Joi: Well, I was looking at a few different options for my internship for my GLOBE major. I considered staying in Spain, but I wanted to go somewhere else. It was really great because GLOBE pays for your plane tickets which takes a big chunk out of financing the trip. I originally wanted to go somewhere that speaks Spanish, but in the end I was looking for what worked best with my study abroad in the Spring. The Iowa State Uganda program is Iowa State’s Nonprofit Organization. My advisers and professors lead the program; they’re on the board and everything. I asked one of my advisers where I should go, and she said “Just come with me to Uganda!” and that’s how I ended up going! I loved Uganda so much, it was such a great experience.
WLC: Do you think that you found any connections between the cultures that you’ve experienced within the last year or so?
Joi: When I was in Uganda, I taught math to a sixth grade class. While English is the official language of Uganda, we were in a more rural area, and not everyone spoke English. At first, when I came in to teach, I would just write on the board and explain, and the kids would kind of look at me funny. It made me realize that I needed to slow down because I thought back to how I was at first when I was in Spain if people spoke too fast. I was really able to relate to these students because of that. Those blank stares were so familiar to me- the “otra vez, por favor“- but they didn’t know how to ask me to say it again, so I had to figure that part out on my own.
WLC: Do you feel like your experiences abroad will affect what you do after graduation?
Joi: Yes, I definitely think so.

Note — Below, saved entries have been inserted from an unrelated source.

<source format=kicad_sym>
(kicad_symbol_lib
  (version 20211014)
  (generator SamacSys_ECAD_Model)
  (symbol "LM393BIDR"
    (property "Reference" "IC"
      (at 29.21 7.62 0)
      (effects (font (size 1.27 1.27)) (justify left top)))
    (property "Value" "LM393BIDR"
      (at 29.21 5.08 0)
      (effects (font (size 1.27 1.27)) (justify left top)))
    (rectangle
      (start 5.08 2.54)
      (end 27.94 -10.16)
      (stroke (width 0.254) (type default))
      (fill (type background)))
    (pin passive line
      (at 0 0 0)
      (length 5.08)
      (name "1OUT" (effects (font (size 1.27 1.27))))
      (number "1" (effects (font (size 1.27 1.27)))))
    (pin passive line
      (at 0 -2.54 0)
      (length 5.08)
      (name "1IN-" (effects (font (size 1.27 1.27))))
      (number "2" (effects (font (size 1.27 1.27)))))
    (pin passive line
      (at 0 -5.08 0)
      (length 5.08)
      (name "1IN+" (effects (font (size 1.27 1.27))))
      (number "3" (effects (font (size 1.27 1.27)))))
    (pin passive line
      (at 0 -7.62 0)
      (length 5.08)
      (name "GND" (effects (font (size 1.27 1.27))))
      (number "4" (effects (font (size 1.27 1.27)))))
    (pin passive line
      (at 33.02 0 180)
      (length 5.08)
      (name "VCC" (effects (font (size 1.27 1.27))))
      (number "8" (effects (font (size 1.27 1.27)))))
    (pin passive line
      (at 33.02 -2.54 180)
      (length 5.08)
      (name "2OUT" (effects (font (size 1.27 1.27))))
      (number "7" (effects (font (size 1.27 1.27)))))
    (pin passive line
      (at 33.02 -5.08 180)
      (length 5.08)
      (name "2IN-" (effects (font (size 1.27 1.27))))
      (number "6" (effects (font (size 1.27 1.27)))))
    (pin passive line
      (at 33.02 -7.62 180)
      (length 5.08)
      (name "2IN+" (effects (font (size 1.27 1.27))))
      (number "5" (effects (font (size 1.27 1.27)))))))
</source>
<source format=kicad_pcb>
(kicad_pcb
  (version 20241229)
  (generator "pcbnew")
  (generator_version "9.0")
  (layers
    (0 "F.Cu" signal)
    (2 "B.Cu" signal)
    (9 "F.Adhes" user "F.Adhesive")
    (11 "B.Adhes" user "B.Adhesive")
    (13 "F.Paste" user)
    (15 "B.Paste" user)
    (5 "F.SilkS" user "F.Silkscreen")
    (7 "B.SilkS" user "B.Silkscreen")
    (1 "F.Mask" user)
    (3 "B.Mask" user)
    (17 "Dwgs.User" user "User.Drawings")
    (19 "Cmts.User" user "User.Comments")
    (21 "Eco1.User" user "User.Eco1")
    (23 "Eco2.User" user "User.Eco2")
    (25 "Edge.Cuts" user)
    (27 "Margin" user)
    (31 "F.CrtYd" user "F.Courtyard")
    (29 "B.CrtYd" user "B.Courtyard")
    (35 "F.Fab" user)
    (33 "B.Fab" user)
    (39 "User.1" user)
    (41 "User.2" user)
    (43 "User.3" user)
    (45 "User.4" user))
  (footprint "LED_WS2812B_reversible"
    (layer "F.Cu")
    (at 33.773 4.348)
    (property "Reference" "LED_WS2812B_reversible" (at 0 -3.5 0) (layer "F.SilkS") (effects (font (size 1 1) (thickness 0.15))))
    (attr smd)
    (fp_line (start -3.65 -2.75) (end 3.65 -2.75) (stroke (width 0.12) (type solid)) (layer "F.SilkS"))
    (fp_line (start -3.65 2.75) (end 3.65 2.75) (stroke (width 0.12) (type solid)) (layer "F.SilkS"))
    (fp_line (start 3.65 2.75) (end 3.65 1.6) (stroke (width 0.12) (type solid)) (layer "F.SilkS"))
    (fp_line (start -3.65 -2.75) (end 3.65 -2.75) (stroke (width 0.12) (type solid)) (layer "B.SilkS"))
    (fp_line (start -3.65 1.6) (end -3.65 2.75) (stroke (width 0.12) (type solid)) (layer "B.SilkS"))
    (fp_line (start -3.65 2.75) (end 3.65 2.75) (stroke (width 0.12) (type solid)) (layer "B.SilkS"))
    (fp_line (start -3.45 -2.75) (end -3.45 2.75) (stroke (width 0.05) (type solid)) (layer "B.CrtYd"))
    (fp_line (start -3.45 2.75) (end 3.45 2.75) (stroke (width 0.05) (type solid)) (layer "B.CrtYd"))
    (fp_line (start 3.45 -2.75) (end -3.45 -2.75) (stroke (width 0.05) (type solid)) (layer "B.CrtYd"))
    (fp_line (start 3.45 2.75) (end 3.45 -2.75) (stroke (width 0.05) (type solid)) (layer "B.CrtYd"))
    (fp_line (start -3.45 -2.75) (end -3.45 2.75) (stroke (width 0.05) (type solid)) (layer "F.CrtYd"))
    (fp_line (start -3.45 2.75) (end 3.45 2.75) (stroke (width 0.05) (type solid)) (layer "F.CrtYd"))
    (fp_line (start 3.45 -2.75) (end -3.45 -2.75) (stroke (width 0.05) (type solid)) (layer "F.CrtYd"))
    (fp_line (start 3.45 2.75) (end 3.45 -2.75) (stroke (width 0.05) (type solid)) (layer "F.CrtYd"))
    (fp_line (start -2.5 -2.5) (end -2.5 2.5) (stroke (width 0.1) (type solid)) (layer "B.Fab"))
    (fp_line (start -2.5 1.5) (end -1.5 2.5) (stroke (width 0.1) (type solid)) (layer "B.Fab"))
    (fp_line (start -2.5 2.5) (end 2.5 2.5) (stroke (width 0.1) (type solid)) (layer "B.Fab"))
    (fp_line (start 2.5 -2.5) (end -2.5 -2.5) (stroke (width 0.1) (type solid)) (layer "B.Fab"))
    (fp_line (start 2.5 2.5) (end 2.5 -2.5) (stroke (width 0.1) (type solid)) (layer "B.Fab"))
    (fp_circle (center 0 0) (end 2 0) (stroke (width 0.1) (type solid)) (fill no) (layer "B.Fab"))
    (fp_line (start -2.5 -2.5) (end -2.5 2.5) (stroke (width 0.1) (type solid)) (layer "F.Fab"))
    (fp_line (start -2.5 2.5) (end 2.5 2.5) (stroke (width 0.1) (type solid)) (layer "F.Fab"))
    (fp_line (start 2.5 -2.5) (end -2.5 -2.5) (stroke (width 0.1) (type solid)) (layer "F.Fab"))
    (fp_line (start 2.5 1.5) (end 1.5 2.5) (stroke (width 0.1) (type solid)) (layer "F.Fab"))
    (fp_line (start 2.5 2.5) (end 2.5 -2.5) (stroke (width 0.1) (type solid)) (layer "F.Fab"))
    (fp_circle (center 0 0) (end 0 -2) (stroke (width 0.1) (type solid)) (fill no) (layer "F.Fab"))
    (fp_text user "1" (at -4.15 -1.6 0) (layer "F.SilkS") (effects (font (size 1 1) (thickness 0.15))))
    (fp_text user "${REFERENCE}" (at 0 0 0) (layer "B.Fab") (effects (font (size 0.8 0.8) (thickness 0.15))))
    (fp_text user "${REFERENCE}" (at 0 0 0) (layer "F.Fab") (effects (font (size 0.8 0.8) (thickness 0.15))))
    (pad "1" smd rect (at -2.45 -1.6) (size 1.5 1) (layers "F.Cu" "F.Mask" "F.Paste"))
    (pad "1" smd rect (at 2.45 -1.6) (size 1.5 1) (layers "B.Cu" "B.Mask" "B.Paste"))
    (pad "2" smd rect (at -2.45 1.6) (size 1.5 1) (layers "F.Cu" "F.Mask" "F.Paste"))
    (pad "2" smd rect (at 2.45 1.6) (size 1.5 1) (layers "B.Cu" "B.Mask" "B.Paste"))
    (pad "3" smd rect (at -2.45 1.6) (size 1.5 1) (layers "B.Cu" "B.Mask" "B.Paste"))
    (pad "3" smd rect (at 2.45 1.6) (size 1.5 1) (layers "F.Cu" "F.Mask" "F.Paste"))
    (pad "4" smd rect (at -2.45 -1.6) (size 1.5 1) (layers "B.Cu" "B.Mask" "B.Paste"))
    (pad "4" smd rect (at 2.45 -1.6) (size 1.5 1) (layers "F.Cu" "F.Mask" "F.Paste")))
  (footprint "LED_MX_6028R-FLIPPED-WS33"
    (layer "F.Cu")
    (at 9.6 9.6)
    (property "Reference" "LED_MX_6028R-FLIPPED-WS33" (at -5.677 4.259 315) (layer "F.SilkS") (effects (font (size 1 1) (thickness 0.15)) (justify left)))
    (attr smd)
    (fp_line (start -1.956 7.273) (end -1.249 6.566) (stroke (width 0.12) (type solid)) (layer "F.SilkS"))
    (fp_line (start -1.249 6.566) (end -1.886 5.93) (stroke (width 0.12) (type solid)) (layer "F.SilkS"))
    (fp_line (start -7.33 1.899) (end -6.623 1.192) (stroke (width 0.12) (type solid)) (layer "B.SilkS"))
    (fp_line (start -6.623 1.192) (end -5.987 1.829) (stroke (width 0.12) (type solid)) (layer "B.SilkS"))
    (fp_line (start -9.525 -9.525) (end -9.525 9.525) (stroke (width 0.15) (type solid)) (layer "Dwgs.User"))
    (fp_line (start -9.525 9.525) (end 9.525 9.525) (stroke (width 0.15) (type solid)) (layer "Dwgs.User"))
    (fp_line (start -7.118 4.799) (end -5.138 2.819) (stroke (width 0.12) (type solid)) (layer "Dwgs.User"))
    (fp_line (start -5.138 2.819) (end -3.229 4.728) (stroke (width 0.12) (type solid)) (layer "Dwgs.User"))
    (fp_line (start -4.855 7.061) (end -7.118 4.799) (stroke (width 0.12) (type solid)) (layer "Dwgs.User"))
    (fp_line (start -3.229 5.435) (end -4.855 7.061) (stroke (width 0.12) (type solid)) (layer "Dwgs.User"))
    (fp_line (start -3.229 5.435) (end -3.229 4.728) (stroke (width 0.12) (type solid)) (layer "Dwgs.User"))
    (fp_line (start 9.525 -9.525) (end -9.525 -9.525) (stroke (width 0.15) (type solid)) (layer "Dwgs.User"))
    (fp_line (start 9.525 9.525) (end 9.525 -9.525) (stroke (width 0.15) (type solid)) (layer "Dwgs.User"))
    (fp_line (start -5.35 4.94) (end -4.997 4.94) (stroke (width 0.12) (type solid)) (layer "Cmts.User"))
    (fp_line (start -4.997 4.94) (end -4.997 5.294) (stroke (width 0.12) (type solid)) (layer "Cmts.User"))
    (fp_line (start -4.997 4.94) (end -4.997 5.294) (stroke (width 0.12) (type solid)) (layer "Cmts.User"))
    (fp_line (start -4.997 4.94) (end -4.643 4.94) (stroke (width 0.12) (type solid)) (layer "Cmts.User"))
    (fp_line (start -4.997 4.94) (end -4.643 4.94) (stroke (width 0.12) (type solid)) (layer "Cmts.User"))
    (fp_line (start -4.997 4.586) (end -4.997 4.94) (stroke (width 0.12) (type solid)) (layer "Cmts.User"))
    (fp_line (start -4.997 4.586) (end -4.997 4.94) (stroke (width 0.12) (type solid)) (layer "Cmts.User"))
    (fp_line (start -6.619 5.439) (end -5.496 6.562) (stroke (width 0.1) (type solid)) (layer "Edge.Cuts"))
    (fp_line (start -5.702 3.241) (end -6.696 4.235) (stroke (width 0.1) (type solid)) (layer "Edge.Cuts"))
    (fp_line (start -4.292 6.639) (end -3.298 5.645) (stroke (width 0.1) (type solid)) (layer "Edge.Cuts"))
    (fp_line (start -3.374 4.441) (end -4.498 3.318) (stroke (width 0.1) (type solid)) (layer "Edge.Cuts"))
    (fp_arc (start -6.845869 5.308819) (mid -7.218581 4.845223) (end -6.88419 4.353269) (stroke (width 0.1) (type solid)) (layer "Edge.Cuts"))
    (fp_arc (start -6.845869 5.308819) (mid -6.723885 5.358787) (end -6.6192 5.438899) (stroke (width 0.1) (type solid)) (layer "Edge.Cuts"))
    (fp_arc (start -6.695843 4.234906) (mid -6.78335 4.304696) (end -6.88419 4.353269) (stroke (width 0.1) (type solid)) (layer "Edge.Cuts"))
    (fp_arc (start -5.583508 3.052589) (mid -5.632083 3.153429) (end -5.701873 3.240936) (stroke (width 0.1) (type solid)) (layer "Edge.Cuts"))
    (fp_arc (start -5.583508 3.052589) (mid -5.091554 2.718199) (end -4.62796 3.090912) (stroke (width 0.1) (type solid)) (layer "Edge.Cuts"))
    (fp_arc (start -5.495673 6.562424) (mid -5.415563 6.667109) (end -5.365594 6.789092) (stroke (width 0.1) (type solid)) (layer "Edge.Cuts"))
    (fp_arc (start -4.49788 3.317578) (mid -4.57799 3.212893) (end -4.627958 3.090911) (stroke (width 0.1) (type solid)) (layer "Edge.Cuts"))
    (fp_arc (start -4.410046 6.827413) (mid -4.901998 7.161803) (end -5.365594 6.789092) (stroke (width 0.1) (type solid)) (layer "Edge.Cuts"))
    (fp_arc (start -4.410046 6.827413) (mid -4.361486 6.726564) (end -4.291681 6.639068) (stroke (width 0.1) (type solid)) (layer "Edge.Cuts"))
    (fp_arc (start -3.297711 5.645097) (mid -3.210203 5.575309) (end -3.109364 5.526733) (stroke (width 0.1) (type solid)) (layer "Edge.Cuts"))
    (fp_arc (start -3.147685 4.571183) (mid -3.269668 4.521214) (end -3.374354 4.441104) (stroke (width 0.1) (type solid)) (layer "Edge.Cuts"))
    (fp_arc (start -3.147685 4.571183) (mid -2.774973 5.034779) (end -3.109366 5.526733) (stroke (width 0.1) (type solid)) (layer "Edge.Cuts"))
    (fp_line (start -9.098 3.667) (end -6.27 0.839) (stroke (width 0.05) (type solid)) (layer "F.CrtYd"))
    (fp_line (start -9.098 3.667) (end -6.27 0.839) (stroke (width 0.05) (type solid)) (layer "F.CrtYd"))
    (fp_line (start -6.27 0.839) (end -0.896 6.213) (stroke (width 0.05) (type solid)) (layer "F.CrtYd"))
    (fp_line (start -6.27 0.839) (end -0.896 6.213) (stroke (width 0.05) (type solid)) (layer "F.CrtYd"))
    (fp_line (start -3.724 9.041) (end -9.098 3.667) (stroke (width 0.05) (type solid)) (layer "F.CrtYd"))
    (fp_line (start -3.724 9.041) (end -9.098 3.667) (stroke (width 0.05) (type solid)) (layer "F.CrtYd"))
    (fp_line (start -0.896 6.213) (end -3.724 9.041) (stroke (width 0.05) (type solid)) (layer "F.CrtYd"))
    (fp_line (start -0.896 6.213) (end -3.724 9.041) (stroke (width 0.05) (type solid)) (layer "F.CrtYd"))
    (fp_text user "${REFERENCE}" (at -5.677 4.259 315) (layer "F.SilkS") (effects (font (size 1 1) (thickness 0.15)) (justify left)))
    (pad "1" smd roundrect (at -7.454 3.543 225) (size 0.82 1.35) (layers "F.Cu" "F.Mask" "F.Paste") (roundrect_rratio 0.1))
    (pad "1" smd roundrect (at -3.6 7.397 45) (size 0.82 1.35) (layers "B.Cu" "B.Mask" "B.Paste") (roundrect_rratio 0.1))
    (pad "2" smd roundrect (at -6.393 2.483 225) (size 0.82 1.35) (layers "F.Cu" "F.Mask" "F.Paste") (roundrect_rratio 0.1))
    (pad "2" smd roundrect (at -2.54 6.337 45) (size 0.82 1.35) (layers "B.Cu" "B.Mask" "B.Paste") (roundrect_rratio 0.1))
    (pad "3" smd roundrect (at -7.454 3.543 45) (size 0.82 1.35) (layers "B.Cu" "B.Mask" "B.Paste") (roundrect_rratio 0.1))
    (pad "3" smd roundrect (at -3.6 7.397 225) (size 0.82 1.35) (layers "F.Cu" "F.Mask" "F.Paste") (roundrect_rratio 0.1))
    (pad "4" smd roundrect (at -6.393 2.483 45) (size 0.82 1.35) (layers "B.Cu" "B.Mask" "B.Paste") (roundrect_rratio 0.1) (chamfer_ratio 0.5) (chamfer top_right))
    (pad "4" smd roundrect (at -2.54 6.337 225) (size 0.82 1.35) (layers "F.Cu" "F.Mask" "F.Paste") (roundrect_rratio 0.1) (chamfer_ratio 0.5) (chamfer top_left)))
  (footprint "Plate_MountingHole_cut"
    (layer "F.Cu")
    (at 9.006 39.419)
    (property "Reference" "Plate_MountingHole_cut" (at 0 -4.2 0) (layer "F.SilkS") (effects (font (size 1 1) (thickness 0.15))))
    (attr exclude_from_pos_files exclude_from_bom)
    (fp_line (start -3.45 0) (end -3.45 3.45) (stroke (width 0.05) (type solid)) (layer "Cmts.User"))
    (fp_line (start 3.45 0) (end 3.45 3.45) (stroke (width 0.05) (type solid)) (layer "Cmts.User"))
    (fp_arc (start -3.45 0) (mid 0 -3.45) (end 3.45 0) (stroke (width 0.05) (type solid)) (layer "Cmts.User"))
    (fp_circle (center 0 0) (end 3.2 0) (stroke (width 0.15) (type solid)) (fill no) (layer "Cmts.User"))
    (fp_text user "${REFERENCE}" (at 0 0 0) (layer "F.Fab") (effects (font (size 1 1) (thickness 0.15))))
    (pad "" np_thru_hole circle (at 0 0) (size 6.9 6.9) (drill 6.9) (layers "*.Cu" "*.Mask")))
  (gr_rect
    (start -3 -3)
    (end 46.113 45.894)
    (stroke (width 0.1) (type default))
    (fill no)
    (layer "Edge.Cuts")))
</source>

I knew I wanted to go to graduate school, but I was on the fence before I went to Uganda about what I wanted to study. Now, I think I want to do something in the medical field and then hopefully return to developing countries. I definitely want to get to Latin America so that I can use my Spanish; maybe I could work at some NGOs. That’s the goal. I had never been abroad before I went to Cáceres, and now I can’t wait to get out of the U.S. again!